Furthermore, pertinent parts of paragraph 1.471-2(b) of the Regulations support the position of the taxpayer:

In order clearly to reflect income the inventory practice of a taxpayer should be consistent from year to year, and greater weight is to be given to consistency than to any particular method of inventory or basis of valuation so long as the method or basis used is substantially in accord with paragraphs 1.471-1 through 1.471-9. An inventory that can be used under the best accounting practice in a balance sheet showing the financial position of the taxpayer can, as a general rule, be regarded as clearly reflecting income. [Emphasis added.]

The practice of taxpayer in expensing these charges was followed by its accountants from the inception of its incorporation. The Internal Revenue Service itself consistently approved this method of accounting in its audits of taxpayer. In addition, financial statements of the taxpayer, used for business purposes, were prepared on the basis of expensing these charges. For these reasons, we conclude that the finding by the district court that taxpayer's accounting method clearly reflected income is not clearly erroneous.

The only authority which appears in conflict with this determination is Schultz v. Commissioner, 420 F.2d 490 (3d Cir. 1970), aff'g per curiam, 50 T.C. 688 (1968). In Schultz the tax court held impermissible a speculator's attempt to purchase bulk whiskey, treat the carrying charges as deductions under Section 212 of the Code, and report the profit as a capital gain.
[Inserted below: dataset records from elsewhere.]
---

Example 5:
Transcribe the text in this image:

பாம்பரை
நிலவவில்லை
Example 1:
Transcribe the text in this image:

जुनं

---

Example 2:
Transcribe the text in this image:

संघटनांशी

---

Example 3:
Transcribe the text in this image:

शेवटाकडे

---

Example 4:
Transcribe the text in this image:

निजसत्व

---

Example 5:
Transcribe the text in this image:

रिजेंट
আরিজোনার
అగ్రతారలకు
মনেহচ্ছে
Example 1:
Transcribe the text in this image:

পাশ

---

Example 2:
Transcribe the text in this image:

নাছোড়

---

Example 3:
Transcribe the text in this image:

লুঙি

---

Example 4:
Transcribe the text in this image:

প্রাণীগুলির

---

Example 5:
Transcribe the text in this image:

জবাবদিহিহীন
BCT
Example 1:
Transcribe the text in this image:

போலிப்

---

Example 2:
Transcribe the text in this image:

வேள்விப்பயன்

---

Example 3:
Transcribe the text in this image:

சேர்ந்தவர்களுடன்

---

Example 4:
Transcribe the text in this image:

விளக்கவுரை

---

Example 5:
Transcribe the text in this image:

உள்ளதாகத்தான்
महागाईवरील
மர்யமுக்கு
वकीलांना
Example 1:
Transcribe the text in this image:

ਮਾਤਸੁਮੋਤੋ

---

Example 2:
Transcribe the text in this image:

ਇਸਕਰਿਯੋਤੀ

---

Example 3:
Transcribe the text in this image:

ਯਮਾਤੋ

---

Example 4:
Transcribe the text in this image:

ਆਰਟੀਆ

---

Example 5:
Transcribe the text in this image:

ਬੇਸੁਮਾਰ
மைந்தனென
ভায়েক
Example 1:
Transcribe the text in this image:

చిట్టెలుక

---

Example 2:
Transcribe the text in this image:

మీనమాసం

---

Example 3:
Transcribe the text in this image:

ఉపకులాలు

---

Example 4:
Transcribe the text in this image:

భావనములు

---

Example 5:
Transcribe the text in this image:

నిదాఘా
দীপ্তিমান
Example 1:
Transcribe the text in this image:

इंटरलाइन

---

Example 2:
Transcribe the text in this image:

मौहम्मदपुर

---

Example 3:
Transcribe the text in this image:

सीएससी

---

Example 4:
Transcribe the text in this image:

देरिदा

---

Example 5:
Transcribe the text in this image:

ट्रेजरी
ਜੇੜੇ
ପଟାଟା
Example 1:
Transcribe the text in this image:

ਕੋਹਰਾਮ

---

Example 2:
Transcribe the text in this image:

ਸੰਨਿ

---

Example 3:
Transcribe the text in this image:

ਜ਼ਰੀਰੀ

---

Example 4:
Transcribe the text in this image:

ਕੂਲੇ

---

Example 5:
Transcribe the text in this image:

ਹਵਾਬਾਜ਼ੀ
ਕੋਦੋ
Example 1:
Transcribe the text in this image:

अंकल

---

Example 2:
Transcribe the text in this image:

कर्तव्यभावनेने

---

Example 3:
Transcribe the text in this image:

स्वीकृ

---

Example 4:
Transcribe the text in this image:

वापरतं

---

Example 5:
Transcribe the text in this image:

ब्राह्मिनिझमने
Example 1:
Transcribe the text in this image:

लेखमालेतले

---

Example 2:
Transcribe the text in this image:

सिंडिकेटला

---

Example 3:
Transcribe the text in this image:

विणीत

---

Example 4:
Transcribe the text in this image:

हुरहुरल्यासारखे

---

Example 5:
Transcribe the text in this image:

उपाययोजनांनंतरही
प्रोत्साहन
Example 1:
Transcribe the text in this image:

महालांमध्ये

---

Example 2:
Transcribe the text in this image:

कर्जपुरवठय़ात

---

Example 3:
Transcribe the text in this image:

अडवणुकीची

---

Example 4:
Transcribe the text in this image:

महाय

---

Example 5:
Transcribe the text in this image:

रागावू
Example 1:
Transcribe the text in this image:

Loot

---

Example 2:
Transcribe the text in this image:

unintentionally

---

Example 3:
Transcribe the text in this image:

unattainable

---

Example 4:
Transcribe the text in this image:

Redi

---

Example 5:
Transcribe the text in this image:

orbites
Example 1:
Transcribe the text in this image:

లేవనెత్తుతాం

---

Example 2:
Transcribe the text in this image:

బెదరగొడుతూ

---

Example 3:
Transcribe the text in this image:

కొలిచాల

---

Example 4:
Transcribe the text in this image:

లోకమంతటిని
The facts in Schultz are readily distinguishable from those of the case at bar: taxpayer is not a speculator, has followed a consistent accounting practice, and raises an inventory question under Section 471. The per curiam opinion of the Third Circuit, which affirmed the result reached by the tax court, 420 F.2d 490 (3d Cir. 1970), explicitly recognized the limited nature of its decision:

The distinction between an ordinary expense and a capital expenditure in this field is based on a factual analysis of the relationship of the expenses to the entire transaction. Although storage charges, insurance premiums, and property taxes are normally deductible as ordinary expenses, they are not deductible where they are incurred as an integral part of a capital transaction. The Tax Court's determination that the pre-payments here made were incurred as part of a capital transaction is essentially a factual determination.

On review of the record we cannot say that the factual determination made by the Tax Court is "clearly erroneous", and accordingly its Decision will be affirmed. [420 F.2d at 491.]

We realize that taxpayer's inventory of unbottled aging whiskey has some characteristics of work in progress. Yet, the applicable Code section and regulations appear designed to afford taxpayers the type of flexibility exercised by Van Pickerill & Sons, Incorporated.

Accordingly, this cause is affirmed.